## [DOCUMENT EXCERPT]

▬▬▬▬▬▬

For context then I have ADHD and I like men probably a lot quicker than neurotypicals and I feel things far more intensely.
So we had been dating since the 15th of July and I have major trust issues surrounding men because of the ex partners I’ve had, my first male role model when I was growing up and everything I hear other women saying about men.
I have taken this out on this great guy I was seeing and I’ve caused some drama with this because of my ADHD and not being able to keep my mouth shut when I do heavy doses of overthinking and overanalysing.
Today was the last straw for him because I again couldn’t keep my mouth shut about something in his past which is nothing to do with me whatsoever, he looked a bit sad and disappointed when he left mines today and I what’s apped him to apologise and explain myself, but how many times can he take the blame for something that isn’t to do with him, I wouldn’t so why do I expect him too do so?
My friend said give him a day or 2 to come around, but I’m actually heartbroken, I haven’t eaten all day and I literally have switched my notifications off so I get a surprise every time I log into what’s app but he hasn’t messaged, he read them but he hasn’t reached out.
I know some of you will read this and think “wtf it’s only been 6 weeks” but again, it’s the ADHD and I’m not on meds for it as was against them but since I’m in perimenopause too then my ADHD is worse so I want to get the meds asap especially for overthinking.
I have tried to read to take him out of my mind, and watch something but I literally keep reading the same sentence over and over because I can’t concentrate and I can’t keep track of what’s going on in TV shows.
I remember the last time I felt this broken and it was when my daughters father pissed off to the pub on the day my daughter was due, knowing my waters had broke, 21 years ago!
I know they aren’t really comparable in terms of the hurt factor but this is how I feel, this will take me months and months to get over, I know it, and I am honestly not looking forwards to the coming days, never mind the coming weeks and months.
I don’t know exactly what I’m looking for here but I probably just want to keep talking about it and I feel like my friends have said everything they can.

▬▬▬▬▬▬

## [EXERCISE 1]
Output the part of the dating post that begins at the words "I know they" and stops after "weeks and months.".
## [EXERCISE 2]
In the dating post, why does the writer now want to get ADHD medication as soon as possible? Answer in one to three sentences.

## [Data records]
▬▬▬▬▬▬

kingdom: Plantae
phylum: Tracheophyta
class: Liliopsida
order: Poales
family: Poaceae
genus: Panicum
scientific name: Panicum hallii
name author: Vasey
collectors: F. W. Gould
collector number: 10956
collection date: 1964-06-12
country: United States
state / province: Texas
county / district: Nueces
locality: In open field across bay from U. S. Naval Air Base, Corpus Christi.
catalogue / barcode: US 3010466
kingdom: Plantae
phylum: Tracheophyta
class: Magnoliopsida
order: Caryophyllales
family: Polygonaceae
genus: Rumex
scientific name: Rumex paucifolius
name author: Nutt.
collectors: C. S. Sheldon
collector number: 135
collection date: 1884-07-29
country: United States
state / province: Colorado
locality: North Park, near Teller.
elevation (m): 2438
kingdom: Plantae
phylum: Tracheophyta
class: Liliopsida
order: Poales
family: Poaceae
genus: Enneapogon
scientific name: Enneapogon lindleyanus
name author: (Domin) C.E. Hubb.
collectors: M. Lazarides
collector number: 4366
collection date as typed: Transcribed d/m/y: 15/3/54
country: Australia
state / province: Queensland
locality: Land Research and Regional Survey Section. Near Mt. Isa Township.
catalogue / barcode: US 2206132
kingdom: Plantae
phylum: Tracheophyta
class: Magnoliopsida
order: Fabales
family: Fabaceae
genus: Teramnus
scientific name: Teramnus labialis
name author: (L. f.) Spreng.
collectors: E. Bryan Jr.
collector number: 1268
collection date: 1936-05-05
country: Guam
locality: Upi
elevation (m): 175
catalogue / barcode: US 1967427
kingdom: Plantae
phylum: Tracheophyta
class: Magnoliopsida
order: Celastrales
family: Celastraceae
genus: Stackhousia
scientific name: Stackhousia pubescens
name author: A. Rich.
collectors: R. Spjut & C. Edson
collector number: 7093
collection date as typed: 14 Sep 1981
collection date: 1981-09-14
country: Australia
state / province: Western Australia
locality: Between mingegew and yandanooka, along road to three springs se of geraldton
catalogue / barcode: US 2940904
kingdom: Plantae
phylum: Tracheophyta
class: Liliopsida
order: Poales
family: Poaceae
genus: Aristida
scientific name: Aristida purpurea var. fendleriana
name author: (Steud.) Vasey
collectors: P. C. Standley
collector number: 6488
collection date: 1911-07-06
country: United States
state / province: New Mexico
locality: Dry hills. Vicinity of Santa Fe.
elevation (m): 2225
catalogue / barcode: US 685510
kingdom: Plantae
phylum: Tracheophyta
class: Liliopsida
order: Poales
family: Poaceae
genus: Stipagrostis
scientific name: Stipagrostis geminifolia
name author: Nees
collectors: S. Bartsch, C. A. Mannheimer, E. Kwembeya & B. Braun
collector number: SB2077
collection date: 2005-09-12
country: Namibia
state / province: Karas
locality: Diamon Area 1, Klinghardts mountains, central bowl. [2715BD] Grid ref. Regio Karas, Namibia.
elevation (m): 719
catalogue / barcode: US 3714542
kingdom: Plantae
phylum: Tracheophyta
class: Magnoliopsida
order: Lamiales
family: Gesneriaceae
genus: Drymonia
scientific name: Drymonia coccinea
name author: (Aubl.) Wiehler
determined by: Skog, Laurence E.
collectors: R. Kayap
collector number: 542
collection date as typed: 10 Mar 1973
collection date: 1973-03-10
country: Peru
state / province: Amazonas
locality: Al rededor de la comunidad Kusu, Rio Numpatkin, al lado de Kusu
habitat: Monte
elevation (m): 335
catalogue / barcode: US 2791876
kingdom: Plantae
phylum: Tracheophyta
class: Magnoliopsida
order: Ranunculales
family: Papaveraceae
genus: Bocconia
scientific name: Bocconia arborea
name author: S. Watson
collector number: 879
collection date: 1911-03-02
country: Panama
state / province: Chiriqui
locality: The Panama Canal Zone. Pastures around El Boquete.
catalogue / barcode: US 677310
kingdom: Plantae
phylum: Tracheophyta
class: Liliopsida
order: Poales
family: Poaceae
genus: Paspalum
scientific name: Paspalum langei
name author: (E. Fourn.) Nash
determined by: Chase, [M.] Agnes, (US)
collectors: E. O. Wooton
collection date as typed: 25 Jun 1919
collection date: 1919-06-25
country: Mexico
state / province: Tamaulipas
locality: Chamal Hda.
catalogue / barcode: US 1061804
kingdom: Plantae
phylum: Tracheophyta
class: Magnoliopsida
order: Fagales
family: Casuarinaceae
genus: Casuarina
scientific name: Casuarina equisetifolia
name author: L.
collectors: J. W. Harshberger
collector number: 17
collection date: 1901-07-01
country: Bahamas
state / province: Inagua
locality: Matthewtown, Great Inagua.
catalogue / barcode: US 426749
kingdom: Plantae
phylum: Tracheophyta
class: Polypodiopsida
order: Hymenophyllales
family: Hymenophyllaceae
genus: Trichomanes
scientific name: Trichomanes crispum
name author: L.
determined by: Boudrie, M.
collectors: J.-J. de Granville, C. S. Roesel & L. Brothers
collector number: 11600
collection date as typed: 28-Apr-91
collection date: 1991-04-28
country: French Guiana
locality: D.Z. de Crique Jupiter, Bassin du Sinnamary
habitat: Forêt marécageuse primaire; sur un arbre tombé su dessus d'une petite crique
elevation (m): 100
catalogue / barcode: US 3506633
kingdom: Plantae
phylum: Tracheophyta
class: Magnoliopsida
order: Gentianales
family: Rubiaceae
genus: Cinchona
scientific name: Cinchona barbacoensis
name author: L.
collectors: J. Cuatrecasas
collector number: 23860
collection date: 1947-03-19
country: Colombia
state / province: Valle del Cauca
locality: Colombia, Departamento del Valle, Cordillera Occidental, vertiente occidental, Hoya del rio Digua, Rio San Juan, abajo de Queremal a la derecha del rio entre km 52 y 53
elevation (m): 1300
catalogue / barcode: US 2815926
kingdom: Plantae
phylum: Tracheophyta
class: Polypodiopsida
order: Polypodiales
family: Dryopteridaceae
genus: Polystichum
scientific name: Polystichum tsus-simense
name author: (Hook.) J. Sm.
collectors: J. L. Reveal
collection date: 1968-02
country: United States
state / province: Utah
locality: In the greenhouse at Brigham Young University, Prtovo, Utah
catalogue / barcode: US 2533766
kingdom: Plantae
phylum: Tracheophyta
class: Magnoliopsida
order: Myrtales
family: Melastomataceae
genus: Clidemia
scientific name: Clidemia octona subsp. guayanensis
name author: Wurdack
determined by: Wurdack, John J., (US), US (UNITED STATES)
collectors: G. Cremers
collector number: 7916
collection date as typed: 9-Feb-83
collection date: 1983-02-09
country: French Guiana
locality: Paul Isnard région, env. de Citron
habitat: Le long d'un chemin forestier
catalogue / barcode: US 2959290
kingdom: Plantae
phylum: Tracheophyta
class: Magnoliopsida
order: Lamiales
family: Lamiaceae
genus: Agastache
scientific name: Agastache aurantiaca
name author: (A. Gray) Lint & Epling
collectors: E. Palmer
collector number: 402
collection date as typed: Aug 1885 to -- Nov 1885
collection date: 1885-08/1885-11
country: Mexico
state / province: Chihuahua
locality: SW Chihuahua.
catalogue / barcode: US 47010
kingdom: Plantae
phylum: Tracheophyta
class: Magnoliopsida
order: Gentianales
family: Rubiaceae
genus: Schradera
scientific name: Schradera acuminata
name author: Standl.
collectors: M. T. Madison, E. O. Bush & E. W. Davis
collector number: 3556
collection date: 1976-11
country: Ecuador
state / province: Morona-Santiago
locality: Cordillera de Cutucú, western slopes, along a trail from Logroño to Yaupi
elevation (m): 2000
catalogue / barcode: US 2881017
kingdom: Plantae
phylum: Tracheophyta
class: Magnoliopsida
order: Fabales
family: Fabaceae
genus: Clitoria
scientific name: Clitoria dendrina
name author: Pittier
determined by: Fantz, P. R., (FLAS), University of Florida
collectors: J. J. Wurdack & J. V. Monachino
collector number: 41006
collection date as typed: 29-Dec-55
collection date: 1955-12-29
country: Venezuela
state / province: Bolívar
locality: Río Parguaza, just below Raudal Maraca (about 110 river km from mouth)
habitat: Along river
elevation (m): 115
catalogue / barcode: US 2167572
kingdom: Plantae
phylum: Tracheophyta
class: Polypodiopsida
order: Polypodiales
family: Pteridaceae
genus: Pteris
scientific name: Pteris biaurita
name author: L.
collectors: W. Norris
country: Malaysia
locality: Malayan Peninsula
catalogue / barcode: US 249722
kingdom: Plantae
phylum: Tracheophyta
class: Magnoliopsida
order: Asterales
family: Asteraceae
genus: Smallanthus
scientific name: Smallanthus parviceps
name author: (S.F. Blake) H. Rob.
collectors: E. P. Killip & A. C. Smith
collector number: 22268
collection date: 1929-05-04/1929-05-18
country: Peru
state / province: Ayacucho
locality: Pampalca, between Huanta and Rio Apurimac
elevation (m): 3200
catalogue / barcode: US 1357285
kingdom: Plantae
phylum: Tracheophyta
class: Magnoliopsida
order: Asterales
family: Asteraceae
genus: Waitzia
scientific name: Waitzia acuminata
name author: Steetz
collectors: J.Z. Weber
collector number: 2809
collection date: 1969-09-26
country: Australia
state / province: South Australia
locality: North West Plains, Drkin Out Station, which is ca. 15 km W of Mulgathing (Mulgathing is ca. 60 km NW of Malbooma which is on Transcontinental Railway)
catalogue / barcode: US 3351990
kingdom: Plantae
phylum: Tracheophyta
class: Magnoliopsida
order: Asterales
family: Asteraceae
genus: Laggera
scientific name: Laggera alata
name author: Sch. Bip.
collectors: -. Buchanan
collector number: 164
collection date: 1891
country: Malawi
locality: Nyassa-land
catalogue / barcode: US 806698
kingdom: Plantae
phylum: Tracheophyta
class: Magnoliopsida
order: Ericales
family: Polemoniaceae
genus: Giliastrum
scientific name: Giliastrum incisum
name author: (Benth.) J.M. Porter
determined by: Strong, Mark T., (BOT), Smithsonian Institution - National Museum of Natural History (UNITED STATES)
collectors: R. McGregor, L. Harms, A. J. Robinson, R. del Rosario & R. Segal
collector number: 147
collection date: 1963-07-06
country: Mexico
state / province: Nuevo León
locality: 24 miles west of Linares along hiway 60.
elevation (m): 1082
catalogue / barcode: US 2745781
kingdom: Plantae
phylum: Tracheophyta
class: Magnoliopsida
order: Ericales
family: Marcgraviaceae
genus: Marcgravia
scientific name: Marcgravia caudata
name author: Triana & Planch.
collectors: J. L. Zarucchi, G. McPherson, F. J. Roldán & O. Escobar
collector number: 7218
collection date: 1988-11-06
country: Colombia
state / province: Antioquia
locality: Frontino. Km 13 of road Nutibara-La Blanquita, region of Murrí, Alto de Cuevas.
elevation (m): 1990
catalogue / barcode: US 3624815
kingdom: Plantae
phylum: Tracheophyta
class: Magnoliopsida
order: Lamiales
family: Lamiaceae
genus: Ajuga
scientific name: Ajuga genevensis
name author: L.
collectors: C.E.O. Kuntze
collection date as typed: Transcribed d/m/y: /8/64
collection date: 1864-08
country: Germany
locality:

▬▬▬▬▬▬

## [YOUR RESPONSE 1]
I know they aren’t really comparable in terms of the hurt factor but this is how I feel, this will take me months and months to get over, I know it, and I am honestly not looking forwards to the coming days, never mind the coming weeks and months.

## [YOUR RESPONSE 2]
Being in perimenopause has made the writer's ADHD worse. So the writer now wants the medication as soon as possible, especially to help with overthinking.